*Given text*:
.....

Re: Font operation takes a long time with 3.0.1

Posted by Kjetil Ødegaard <kj...@dcompany.no.INVALID>.
Nice! Tested it now and I can confirm that it fixes the issue. I see good
performance even from the first operation.

Checked the cache file and there is a line for this font there now:

➜  ~ grep -i NotoSansKannada .pdfbox.cache
*skipexception*|TTF||0|0|0|0|0||/System/Library/Fonts/NotoSansKannada.ttc||1700331239000

Thanks for the quick response, great work!

BR Kjetil

tir. 5. des. 2023 kl. 09:55 skrev Tilman Hausherr <TH...@t-online.de>:

> Thanks, new snapshot build here:
>
> https://repository.apache.org/content/groups/snapshots/org/apache/pdfbox/pdfbox-app/3.0.2-SNAPSHOT/
>
>
> Ticket:
> https://issues.apache.org/jira/browse/PDFBOX-5727
>
> Tilman
>
> On 05.12.2023 08:41, Kjetil Ødegaard wrote:
> > To clarify, this stack trace is not printed anywhere. I got it from
> > stepping into the code and invoking printStackTrace() on the exception to
> > get the whole stack. See complete stack trace below.
> >
> > I agree with your theory, it matches what I'm seeing. These fonts are
> never
> > added to the cache file, so the cache file is always rebuilt.
> >
> > I double checked the cache file again and there is no trace of these two
> > fonts, but lots of entries for other fonts (of different weights). I see
> > from the timestamp on the file that it is rebuilt on every run.
> >
> > BR Kjetil
> >
> > java.io.EOFException
> > at
> >
> org.apache.fontbox.ttf.TTFDataStream.readUnsignedShort(TTFDataStream.java:154)

.....

*Listed records*:
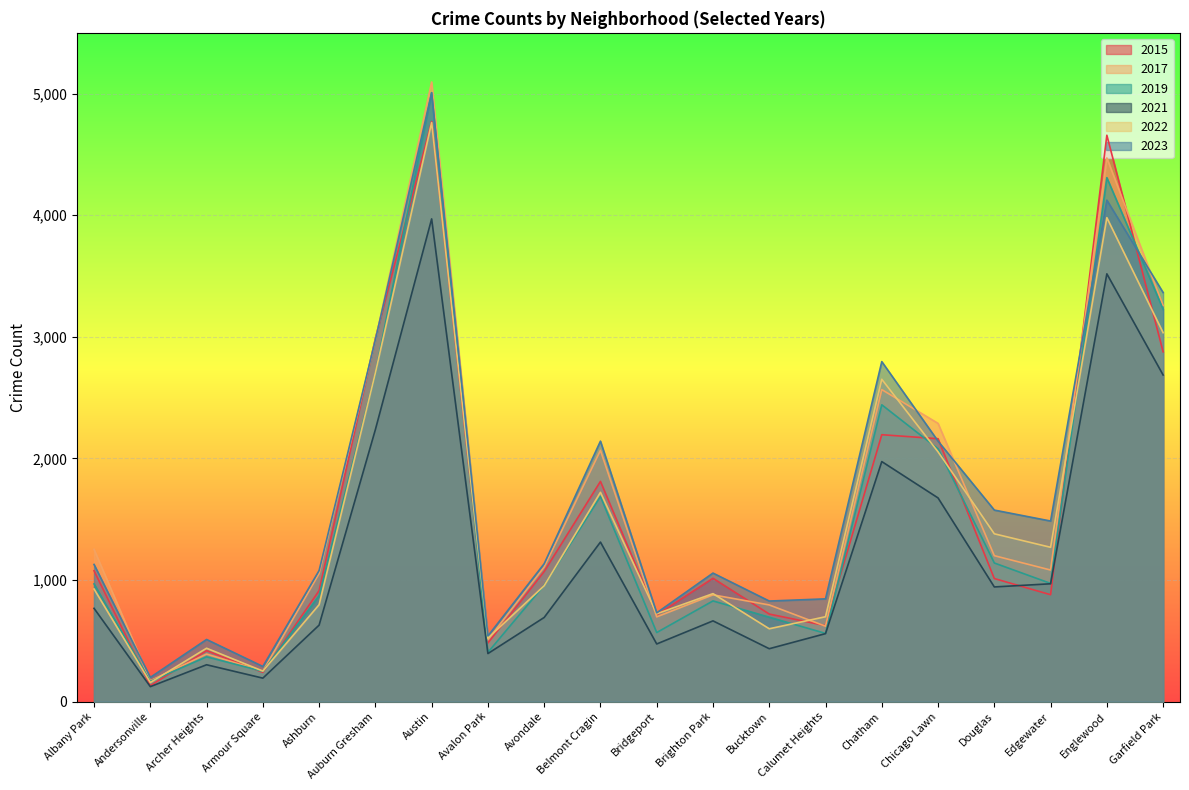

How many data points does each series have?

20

.....

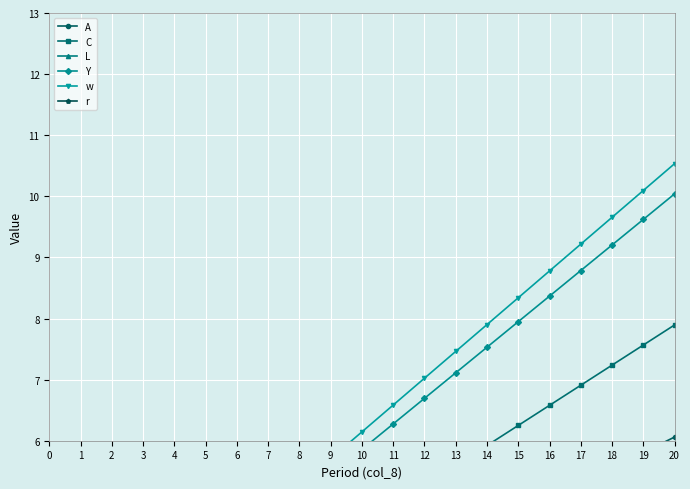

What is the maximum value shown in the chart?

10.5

.....

*Task set*:
(1) In the PDFBox font cache thread, how did Kjetil get the complete stack trace?
(2) Decide whether each statement agrees with the PDFBox font cache thread. Answer yes or no for each, quoting the words of the thread that settle it.
(a) Kjetil confirmed that the snapshot build resolves the problem.
(b) The stack trace was printed during normal runs.
(c) Before the fix, the cache file was rebuilt each time the program ran.
(3) Continue the PDFBox font cache thread from the point where it stops.
Nothing in the listing matters for what is asked here.

*Numbered responses*:
(1) He stepped into the code and invoked printStackTrace() on the exception.

(2)
(a) Yes: "I can confirm that it fixes the issue."
(b) No: "this stack trace is not printed anywhere."
(c) Yes: "it is rebuilt on every run."

(3)
> > at
> >
> org.apache.fontbox.ttf.TTFDataStream.readUnsignedShortArray(TTFDataStream.java:188)
> > at
> >
> org.apache.fontbox.ttf.GlyphSubstitutionTable.readMultipleSubstitutionSubtable(GlyphSubstitutionTable.java:412)
> > at
> >
> org.apache.fontbox.ttf.GlyphSubstitutionTable.readLookupSubtable(GlyphSubstitutionTable.java:263)
> > at
> >
> org.apache.fontbox.ttf.GlyphSubstitutionTable.readLookupTable(GlyphSubstitutionTable.java:313)
> > at
> >
> org.apache.fontbox.ttf.GlyphSubstitutionTable.readLookupList(GlyphSubstitutionTable.java:247)
> > at
> >
> org.apache.fontbox.ttf.GlyphSubstitutionTable.read(GlyphSubstitutionTable.java:102)
> > at org.apache.fontbox.ttf.TrueTypeFont.readTable(TrueTypeFont.java:365)
> > at org.apache.fontbox.ttf.TTFParser.parseTables(TTFParser.java:165)
> > at org.apache.fontbox.ttf.TTFParser.parse(TTFParser.java:144)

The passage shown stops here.